What’s more, companies around the world should take note: LinkedIn’s conclusion that jop postings mentioning AI are hot on the market was based on data drawn from English, Spanish, French, Japanese, Dutch, Italian, German, Portuguese, Turkish, and Chinese-written ads.

Join the AI bandwagon—or risk being replaced

The rush to jump on the AI bandwagon comes as fears mount that automation will wipe out millions of jobs. Just last week, Tesla and X owner, Elon Musk told the U.K. AI Safety Summit that AI will one day eradicate employment.

“You can have a job if you want to have it for personal pleasure.
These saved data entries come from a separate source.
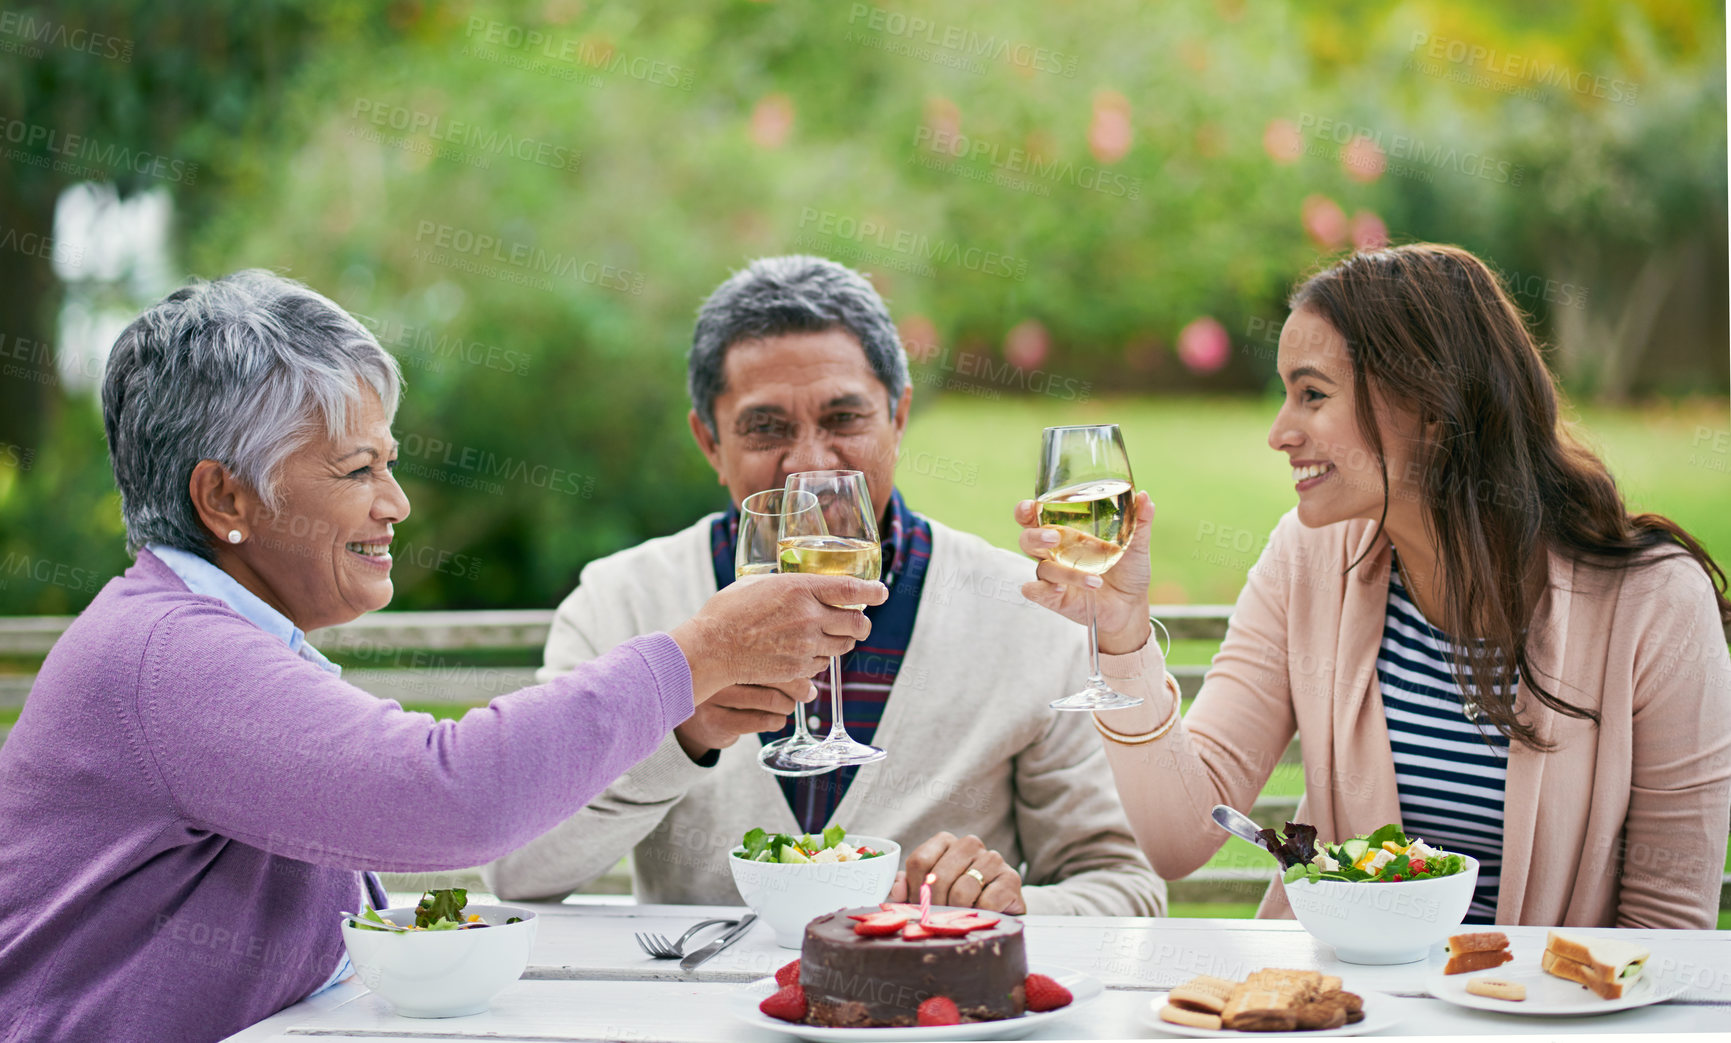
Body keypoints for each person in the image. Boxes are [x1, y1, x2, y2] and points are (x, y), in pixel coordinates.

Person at [0, 271, 885, 1043]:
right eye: (356, 470)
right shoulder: (169, 654)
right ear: (224, 493)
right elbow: (447, 795)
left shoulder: (196, 631)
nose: (396, 503)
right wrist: (695, 653)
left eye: (390, 462)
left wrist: (682, 706)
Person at [1016, 242, 1731, 927]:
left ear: (1426, 404)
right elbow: (1180, 837)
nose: (1278, 431)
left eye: (1311, 394)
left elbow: (1665, 927)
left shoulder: (1654, 605)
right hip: (1342, 1009)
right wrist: (1123, 633)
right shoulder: (1306, 558)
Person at [483, 256, 1163, 916]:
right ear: (709, 442)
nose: (809, 463)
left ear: (898, 417)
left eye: (843, 419)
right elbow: (517, 866)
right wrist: (678, 732)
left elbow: (1121, 889)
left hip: (927, 1015)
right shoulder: (618, 602)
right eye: (766, 427)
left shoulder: (1025, 611)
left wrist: (1010, 906)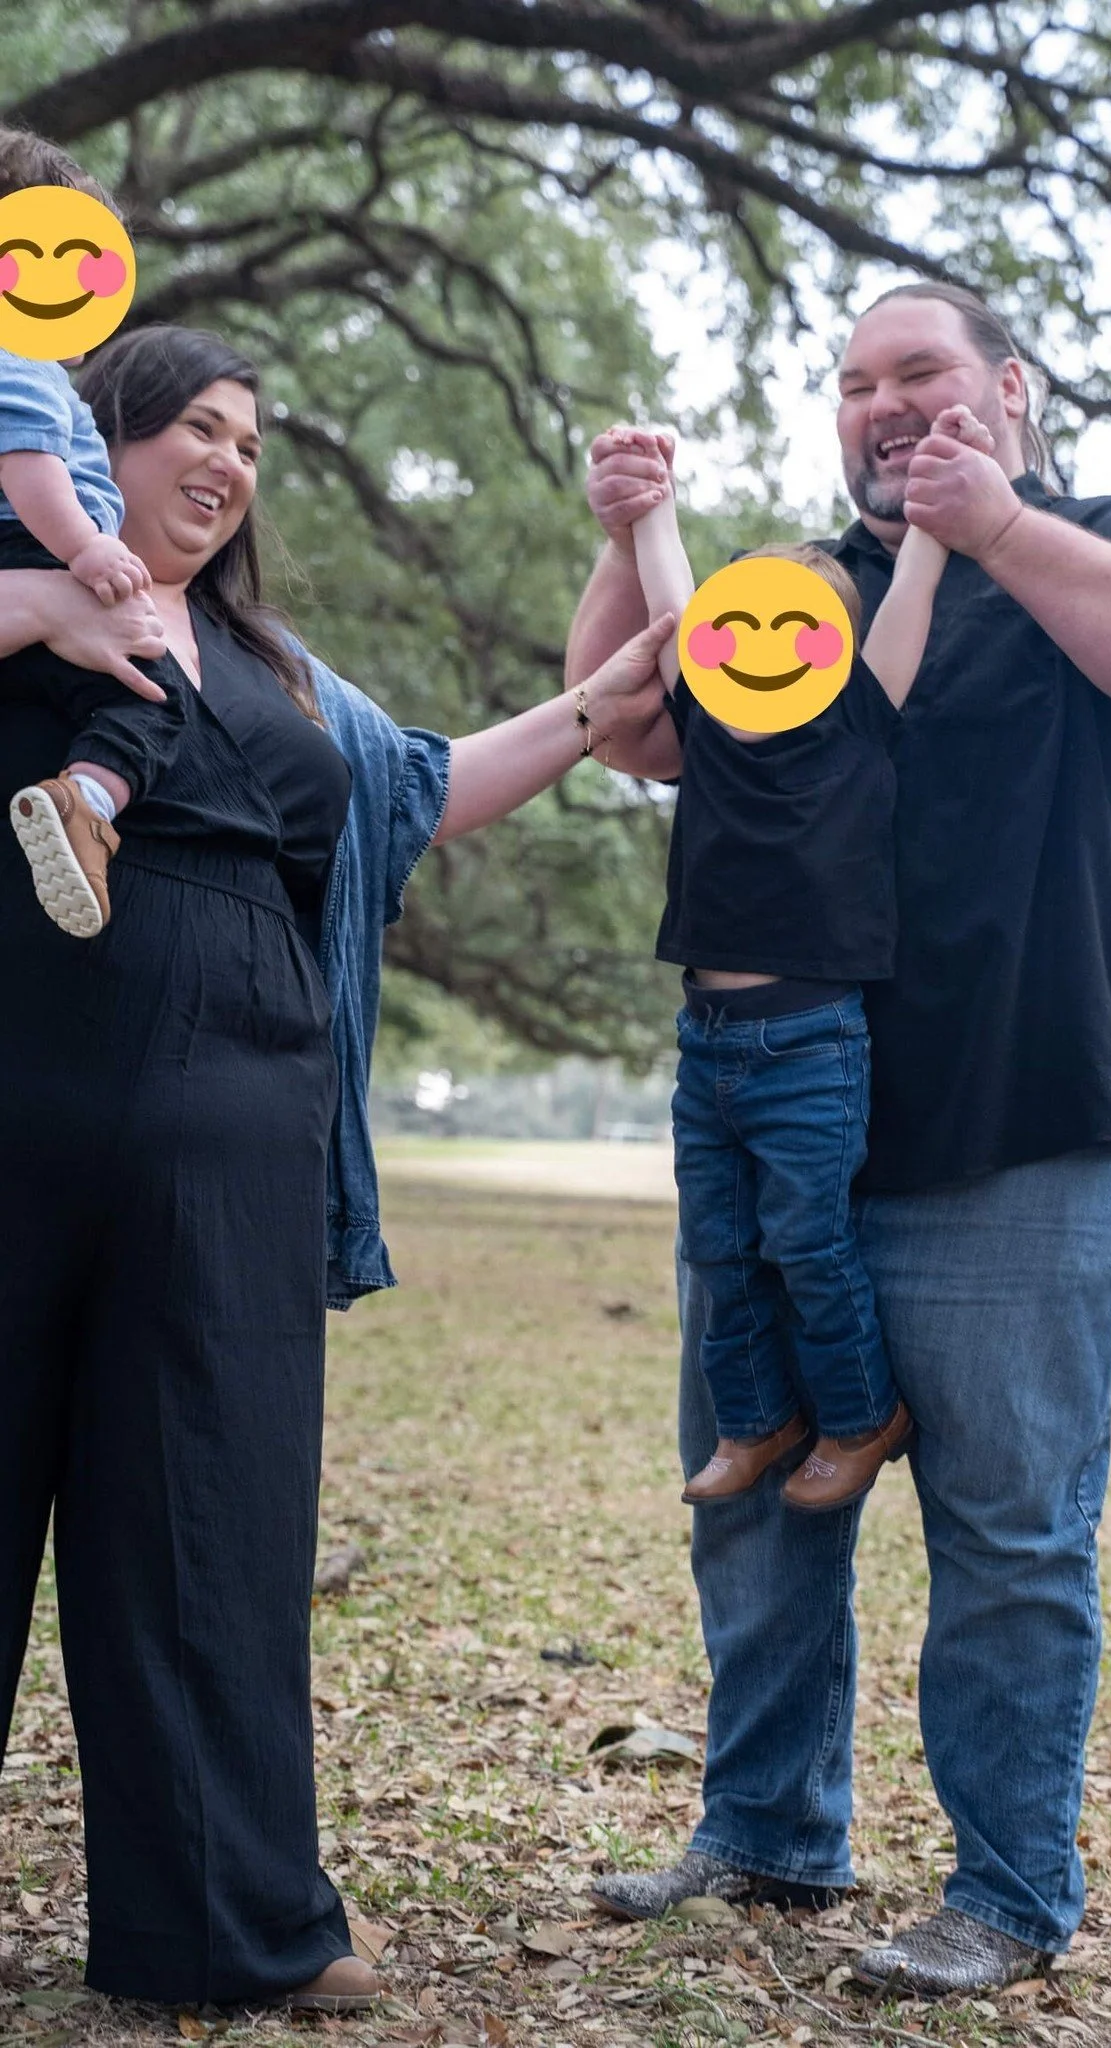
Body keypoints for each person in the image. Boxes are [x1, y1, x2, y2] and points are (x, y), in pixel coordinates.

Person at [564, 281, 1111, 1994]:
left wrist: (998, 524)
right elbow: (629, 727)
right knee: (763, 1495)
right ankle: (771, 1824)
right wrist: (624, 539)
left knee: (1011, 1528)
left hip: (1025, 1124)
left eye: (920, 373)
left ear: (1009, 389)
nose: (881, 402)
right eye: (853, 382)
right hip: (794, 1125)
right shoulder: (806, 592)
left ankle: (1013, 1888)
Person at [0, 322, 673, 2012]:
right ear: (100, 437)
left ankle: (226, 1925)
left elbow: (426, 790)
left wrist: (604, 694)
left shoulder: (280, 665)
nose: (225, 464)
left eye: (249, 441)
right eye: (192, 430)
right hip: (23, 1071)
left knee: (206, 1520)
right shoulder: (30, 574)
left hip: (241, 1115)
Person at [613, 407, 991, 1513]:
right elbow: (677, 600)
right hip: (709, 1040)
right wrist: (654, 506)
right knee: (720, 1247)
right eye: (751, 619)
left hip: (811, 1038)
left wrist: (931, 506)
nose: (768, 641)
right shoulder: (710, 728)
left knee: (807, 1244)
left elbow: (914, 584)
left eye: (802, 624)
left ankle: (861, 1413)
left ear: (835, 648)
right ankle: (754, 1418)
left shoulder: (862, 722)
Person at [0, 126, 187, 937]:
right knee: (153, 697)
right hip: (37, 548)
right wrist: (81, 550)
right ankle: (88, 802)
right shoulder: (23, 360)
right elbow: (28, 463)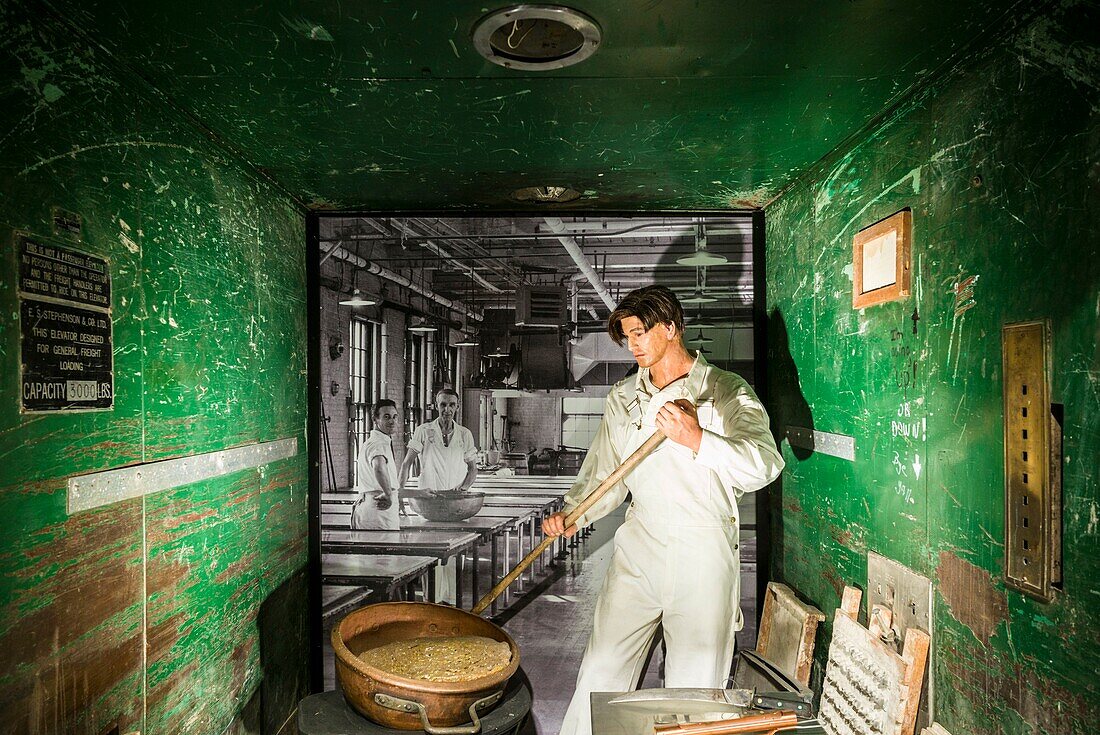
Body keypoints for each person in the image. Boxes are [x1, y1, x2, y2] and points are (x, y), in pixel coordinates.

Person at [542, 285, 784, 735]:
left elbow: (763, 464)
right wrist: (573, 513)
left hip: (703, 553)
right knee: (600, 670)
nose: (632, 344)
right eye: (626, 336)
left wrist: (697, 438)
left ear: (671, 327)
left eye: (640, 332)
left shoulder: (724, 391)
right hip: (641, 547)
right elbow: (605, 475)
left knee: (694, 690)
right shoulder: (623, 398)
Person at [399, 388, 479, 603]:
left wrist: (462, 490)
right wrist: (400, 493)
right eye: (443, 404)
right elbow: (407, 463)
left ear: (457, 407)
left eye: (452, 405)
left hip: (455, 505)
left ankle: (451, 603)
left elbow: (473, 469)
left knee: (454, 553)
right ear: (436, 406)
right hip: (429, 503)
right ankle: (431, 602)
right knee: (431, 553)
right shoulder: (424, 431)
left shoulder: (464, 434)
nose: (447, 409)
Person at [351, 399, 401, 531]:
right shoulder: (378, 443)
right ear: (375, 419)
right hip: (379, 509)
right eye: (386, 417)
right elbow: (378, 467)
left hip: (372, 506)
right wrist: (388, 494)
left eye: (394, 417)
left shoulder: (374, 441)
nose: (392, 421)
But AI could do everything,” Musk told Britain’s prime minister Rishi Sunak. “I don’t know if people are comfortable or uncomfortable with that.” 

At the same time, investment bank Goldman Sachs has estimated that AI could replace the equivalent of 300 million full-time jobs globally in the coming years. Meanwhile, IBM’s CEO Arvind Krishna predicted “repetitive, white-collar jobs” will be automated first. 

But, he added, that doesn’t mean humans will be out of jobs. “People mistake productivity with job displacement,” he said at Fortune’s CEO Initiative conference. 

As an example, he points to jobs created by the invention of the internet. “In 1995 no one thought there would be five million web designers—there are,” Krishna said.

It’s why Reddit’s former CEO,  Yishan Wong advised workers concerned about being replaced by AI to futureproof their roles by side-stepping into the industry because it doesn’t require “an enormous amount of technical skill.”

“Nontechnical people can build pretty valuable and novel applications in AI,” he told Fortune. “There’s this enormous amount of leverage that an individual can have.”

Similarly, Nvidia’s CEO Jensen Huang recently suggested that AI will “generate jobs”—with the caveat that while people might not lose their jobs to AI, they’ll likely lose it to another human using AI.

It’s the one thing leaders can seemingly agree on—and judging by LinkedIn's research, workers know it too.

AI may not replace managers, but the managers that use AI will replace the managers that do not,” IBM’s chief commercial officer Rob Thomas said during a press conference. “It really does change how people work.” Likewise, the economist Richard Baldwin echoed, “AI won’t take your job” during a panel at the 2023 World Economic Forum’s Growth Summit. “It’s somebody using AI that will take your job.”